Дальний же – дар щедрой благотворительницы, – иное дело. Здешние здания, как и все остальные, были построены в георгианском стиле, сочетавшем педантичность с изяществом, что придавало Девону интересный с архитектурной точки зрения облик. Однако кирпичи здесь были уложены чуть более искусно, а деревянные части строений были более хлипкими и менее гладкими, чем следовало. Эта часть школы не отражала глубинную суть Девона и поэтому без особых сожалений была пожертвована на нужды войны.

Из окна моей комнаты Дальний выгон хорошо просматривался, и в начале июня я, стоя перед ним, наблюдал, как его оккупирует война. Ее передовой отряд, следовавший от вокзала, состоял из колонны джипов, водители которых вынужденно придерживали своих мустангов, поскольку особые колеса внедорожников были бесполезны на здешних улицах, вся «ухабистость» которых ограничивалась несколькими выбитыми булыжниками. Эти джипы казались сконфуженными от того, что им не позволено проявить всю свою мощь. Нет в жизни периода более понятного, чем только что прожитый, и то, как эти джипы, готовые в любой момент рвануть вверх по склону Горы Вашингтон на скорости восемьдесят миль в час, тащились по нашей унылой улице, с горькой иронией напомнило мне поведение подростков.

За джипами следовали тяжелые грузовики, выкрашенные в грязновато-оливковый цвет, а за ними шла войсковая колонна. Вид у солдат был не слишком воинственный: строй беспорядочный, летнее обмундирование помялось в поезде, и они пели «Выкатывай бочонки».

– А это что? – спросил Бринкер у меня из-за спины, указывая на открытые грузовики, замыкавшие эшелон. – Что у них в кузовах?

– Похоже на швейные машинки.

– Так это и есть швейные машинки!

– Наверное, школам укладчиков парашютов нужны швейные машинки.

– Если только Чумной записался в военно-воздушные силы и направлен в школу укладчиков парашютов…

– Не думаю, что это имело бы значение, – сказал я. – Давай не будем говорить о Чумном.

– С Чумным все будет в порядке. В его ситуации нет ничего лучше увольнения. А что касается восьмой статьи, то года через два после окончания войны все будут думать, что это просто параграф устава.

– Хорошо.
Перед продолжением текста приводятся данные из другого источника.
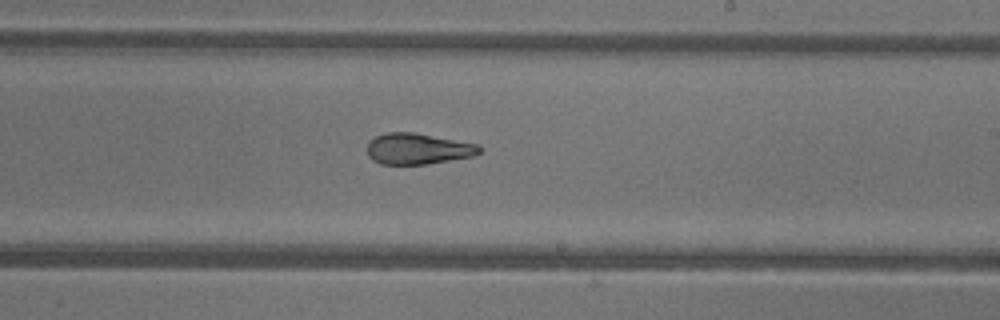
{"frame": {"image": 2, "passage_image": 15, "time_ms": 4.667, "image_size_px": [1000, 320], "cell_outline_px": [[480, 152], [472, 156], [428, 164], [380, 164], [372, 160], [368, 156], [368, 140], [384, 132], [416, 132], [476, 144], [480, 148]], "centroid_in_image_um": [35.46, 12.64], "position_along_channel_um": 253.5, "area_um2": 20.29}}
Только сейчас, если не возражаешь, не будем говорить о том, чего мы не можем исправить.

– Ладно.

Мне приходилось искать правоту в том, чтобы никогда не разговаривать о вещах, которые нельзя изменить, и мне приходилось многих убеждать в том, что я прав. Никто никогда не возлагал на меня ответственность за случившееся с Финеасом, – то ли потому, что они не могли в это поверить, то ли потому, что не могли этого понять. Мне хотелось поговорить об этом, но никто не поддерживал меня, а говорить в связи с Финеасом о чем-то другом я не желал.

Джипы, войска и швейные машинки выстроились на лужайке Дальнего выгона. А на ступеньках одного из зданий, Визи-холла, происходило что-то вроде приветственной церемонии или совещания на ходу. Директор и несколько старших членов преподавательского состава кучкой стояли перед входом, группа офицеров-летчиков напротив, на расстоянии, с которого можно было слышать друг друга. Директор сделал несколько шагов вперед и стал жестикулировать – очевидно, он обращался к войскам. Потом его место занял офицер, который говорил громче и дольше, мы довольно хорошо слышали его голос, но слов разобрать не могли.

А вокруг царил чудесный новоанглийский день. Мир и покой осеняли Девон словно благословение небес – летний мир, отсроченный нью-гемпширский ответ зимним раздумьям и апатии. В такие летние дни не может быть никакой спешки в работе, и уложенные парашюты представляются не полезней обычных салфеток.

Но может быть, так казалось только мне и немногим другим – членам той бродячей цыганской компании прошлого лета. А может, нас было еще меньше; например, не факт, что Чет и Бобби чувствовали тогда то же самое. Или Чумной, несмотря на его лотки с улитками. Уверенным я мог быть только в двоих – в Финеасе и себе самом. Так что теперь, скорее всего, так казалось мне одному.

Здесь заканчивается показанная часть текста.